Trisomy 12p is a chromosomal abnormality that results in developmental delay, intellectual impairment and a number of dysmorphic features including turricephaly, a flattened occiput, short neck, rounded facies with prominent cheeks, high prominent forehead, hypertelorism, epicanthic folds, broad nasal bridge and other facial dysmorphism. Cardiac and limb defects may occur. Structural brain abnormalities include polymicrogyria and focal cortical dysplasia. Seizures are often generalized, with myoclonic absences and myoclonic seizures reported, EEGs have shown 3Hz generalized spike-and-wave.

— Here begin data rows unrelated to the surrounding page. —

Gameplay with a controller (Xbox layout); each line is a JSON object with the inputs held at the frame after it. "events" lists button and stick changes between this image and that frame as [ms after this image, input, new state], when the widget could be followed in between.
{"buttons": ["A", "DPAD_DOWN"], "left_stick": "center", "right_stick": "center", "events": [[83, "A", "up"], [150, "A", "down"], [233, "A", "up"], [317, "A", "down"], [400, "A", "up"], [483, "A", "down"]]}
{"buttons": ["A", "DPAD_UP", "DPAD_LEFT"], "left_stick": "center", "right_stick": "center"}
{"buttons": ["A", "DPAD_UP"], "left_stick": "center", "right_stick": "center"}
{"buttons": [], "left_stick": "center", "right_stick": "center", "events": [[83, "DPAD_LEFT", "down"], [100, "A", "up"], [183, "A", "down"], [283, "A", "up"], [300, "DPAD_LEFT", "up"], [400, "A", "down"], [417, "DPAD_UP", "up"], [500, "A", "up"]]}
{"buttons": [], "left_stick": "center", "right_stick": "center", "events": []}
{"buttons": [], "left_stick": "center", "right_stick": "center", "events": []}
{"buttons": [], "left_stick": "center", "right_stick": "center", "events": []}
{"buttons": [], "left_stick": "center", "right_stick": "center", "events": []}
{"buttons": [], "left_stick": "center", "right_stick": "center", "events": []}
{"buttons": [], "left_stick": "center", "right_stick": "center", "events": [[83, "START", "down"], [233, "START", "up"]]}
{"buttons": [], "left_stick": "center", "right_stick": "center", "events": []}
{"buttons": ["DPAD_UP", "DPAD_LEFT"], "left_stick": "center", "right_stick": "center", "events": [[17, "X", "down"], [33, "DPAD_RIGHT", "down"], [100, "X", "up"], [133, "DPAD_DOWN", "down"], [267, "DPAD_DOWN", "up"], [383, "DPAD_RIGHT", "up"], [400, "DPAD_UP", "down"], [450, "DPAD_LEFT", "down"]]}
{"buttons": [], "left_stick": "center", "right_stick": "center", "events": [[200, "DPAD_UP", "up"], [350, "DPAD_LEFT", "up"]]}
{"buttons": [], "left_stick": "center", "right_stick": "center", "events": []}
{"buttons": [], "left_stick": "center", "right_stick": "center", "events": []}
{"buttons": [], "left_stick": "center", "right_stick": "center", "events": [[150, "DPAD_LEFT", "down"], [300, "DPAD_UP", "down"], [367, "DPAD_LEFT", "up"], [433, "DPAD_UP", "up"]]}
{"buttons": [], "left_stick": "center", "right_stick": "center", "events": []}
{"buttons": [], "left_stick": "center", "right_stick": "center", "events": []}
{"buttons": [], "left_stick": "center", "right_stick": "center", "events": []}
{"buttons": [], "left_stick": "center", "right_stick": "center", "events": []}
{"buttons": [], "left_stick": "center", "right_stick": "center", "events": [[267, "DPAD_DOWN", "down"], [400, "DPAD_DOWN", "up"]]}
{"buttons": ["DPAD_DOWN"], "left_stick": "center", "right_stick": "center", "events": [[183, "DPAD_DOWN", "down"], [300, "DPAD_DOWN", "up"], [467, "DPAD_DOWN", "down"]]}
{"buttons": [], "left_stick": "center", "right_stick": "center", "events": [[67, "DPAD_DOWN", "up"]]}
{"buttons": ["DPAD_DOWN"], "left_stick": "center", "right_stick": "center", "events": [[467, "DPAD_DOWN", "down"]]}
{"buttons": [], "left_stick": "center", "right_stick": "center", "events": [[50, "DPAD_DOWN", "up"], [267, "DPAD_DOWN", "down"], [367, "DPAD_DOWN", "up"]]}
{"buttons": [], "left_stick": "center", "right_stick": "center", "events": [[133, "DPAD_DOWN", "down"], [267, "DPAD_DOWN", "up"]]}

Wolf-Hirschhorn syndrome results from the partial deletion of the short arm of chromosome 4. The abnormality results in developmental delay, intellectual impairment (severe), hypotonia and epilepsy, and a number of dysmorphic features (microcephaly, micrognathia, short philtrum, epicanthic folds, high forehead, prominent glabella, ocular hypertelorism, dysplastic ears and peri-auricular tags). The nose may have a 'Greek helmet' appearance. There may also be congenital heart defects, hypospadias, colobomata of the iris, renal anomalies, cleft lip and/or palate and deafness. Immune disorders including common variable immunodeficiency and IgA deficiency may occur. Neuroimaging may show abnormalities of the corpus callosum or cerebellum, or other abnormality. Most cases are sporadic, with 10% inherited from a parent with a translocation. Seizures occur in the majority (>90%), typically starting in the first three years of life, with generalized tonic-clonic or hemiclonic seizures facilitated by fever (resulting in seizure clusters or status epilepticus) seen at that time. Epileptic spasms, atypical absences and focal seizures may also occur. EEG patterns of two types are recognized - diffuse, atypical slow sharp/spike-and-wave complexes in long bursts activated by slow wave sleep or high amplitude fast spike/polyspike-and-wave with posterior emphasis, triggered by eye closure. Seizures are usually well-controlled with monotherapy and improve with age. Routine karyotype assessment may not allow diagnosis of this syndrome, FISH analysis with sub-telomeric region-specific probes or CGH microarray are usually necessary.